ARP head studs are cheaper ($-wise) than new OEM bolts.

Am I wrong in suggesting that you can't use the studs if you don't pull the engine? Would you be able to get the head to set back onto the block? I would imagine the rear studs would be too tall to allow the head to got over them due to firewall. I could be wrong. I went with OEM bolts from ToyotaPartsDeal.com ($233).
 
I am sticking with the OEM head gasket so have ordered head bolts from my local dealer.
 
I’ve done a few 1fzfe heads reused the bolts prob 95 percent of the time. Fsm has you measure for stretch and re use, if in range. Oil the threads and make sure to do the torque pattern in the fsm. I also use hylomar blue on the block before placing the gasket
 
Am I wrong in suggesting that you can't use the studs if you don't pull the engine? Would you be able to get the head to set back onto the block? I would imagine the rear studs would be too tall to allow the head to got over them due to firewall. I could be wrong. I went with OEM bolts from ToyotaPartsDeal.com ($233).
You can pull the head without removing the block.
Then reverse to install. There is room.
 
Do a full cleaning bath, pressure test, deck job, valve seal and full valve job if you are taking this to a competent machine shop. Bring the FSM pages for the job. My guys said they cross referenced it several times while adjusting the lash.

The whole thing was only $604 and they even painted the head for me. To cut any corners would have only saved me $100, at most. This is a job you only want to do once and forget about it as you ride off into the sunset for the next 25 years.
 
Do a full cleaning bath, pressure test, deck job, valve seal and full valve job if you are taking this to a competent machine shop. Bring the FSM pages for the job. My guys said they cross referenced it several times while adjusting the lash.

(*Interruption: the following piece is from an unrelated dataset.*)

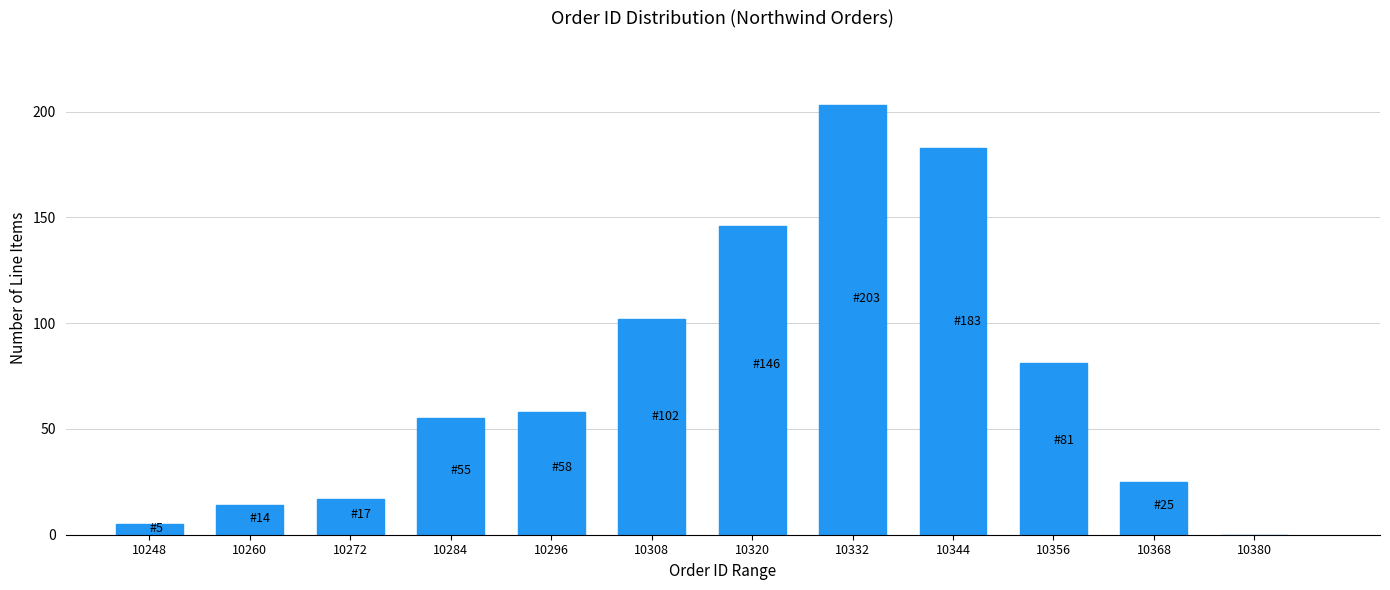

Reading right to left, transcribe all the data shown in this chart.

10380=0	10368=25	10356=81	10344=183	10332=203	10320=146	10308=102	10296=58	10284=55	10272=17	10260=14	10248=5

The whole thing was only $604 and they even painted the head for me. To cut any corners would have only saved me $100, at most. This is a job you only want to do once and forget about it as you ride off into the sunset for the next 25 years.
So, my Cruiser Sensei says $2500 for a top quality head rebuild. I assume this is not a rebuild?
 
So, my Cruiser Sensei says $2500 for a top quality head rebuild. I assume this is not a rebuild?
What else would be included? This price was for me to pull the head and deliver it to the machine shop and then re-install it once the machine shop work was complete. I would have to look at my receipts to say exactly how much I spent on parts for the whole job but I think it was around $3000, which included a bunch of stuff that I did as PM.
 
What else would be included? This price was for me to pull the head and deliver it to the machine shop and then re-install it once the machine shop work was complete. I would have to look at my receipts to say exactly how much I spent on parts for the whole job but I think it was around $3000, which included a bunch of stuff that I did as PM.

Ditto on this. I did the work myself and paid the head shop about $600 for what I think was a very high quality head job. I only ended up spending about $1200 in total. I did some PM while in there (i.e. PHH, fuel filter, etc...) but otherwise it was a pretty straightforward job.